### TASK GOAL
In the material below, count the lines where the word "jump" appears. Nothing but the number, please.

### PROVIDED DATA
Content starts
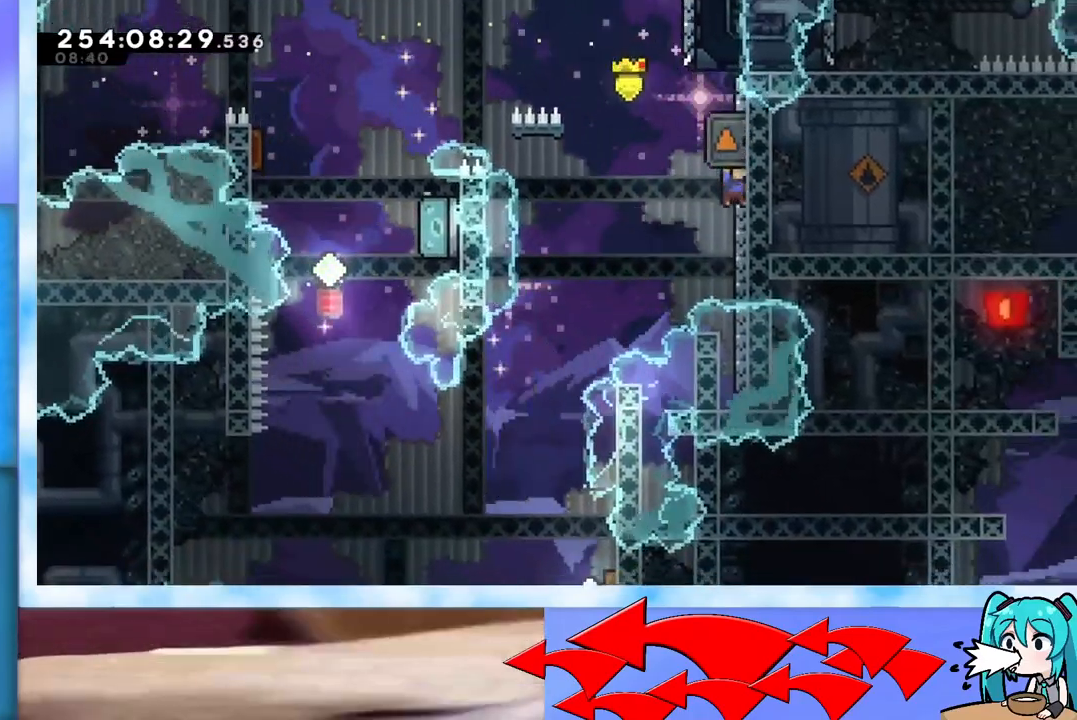
{"keys": ["grab", "jump"], "events": [[17, "jump", "up"], [67, "right", "up"], [117, "jump", "down"], [117, "left", "down"], [401, "left", "up"]]}
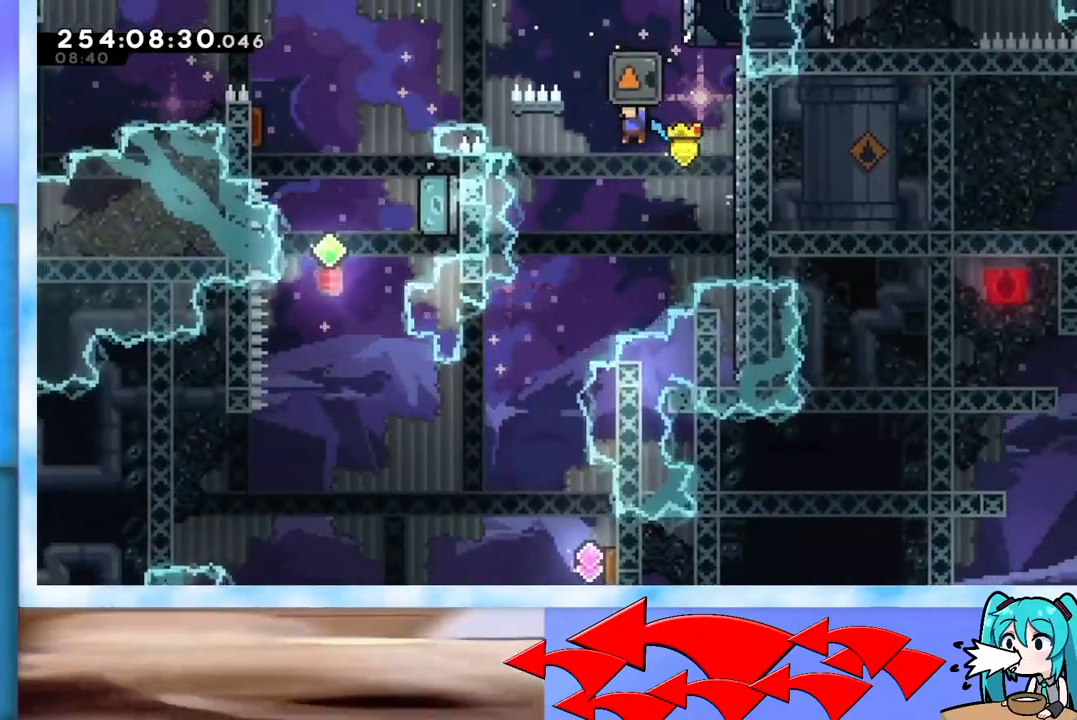
{"keys": ["grab"], "events": [[33, "left", "down"], [467, "jump", "up"], [467, "left", "up"]]}
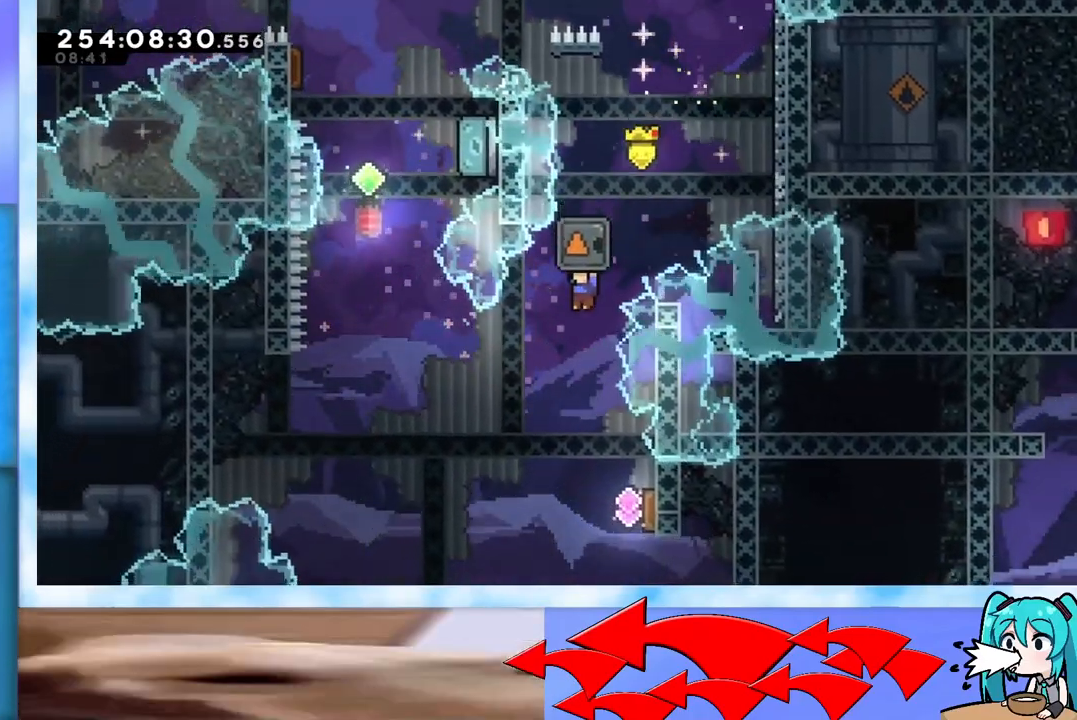
{"keys": ["grab", "left"], "events": [[201, "right", "down"], [468, "left", "down"], [468, "right", "up"]]}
Content ends
### ANSWER TO THIS EXERCISE
2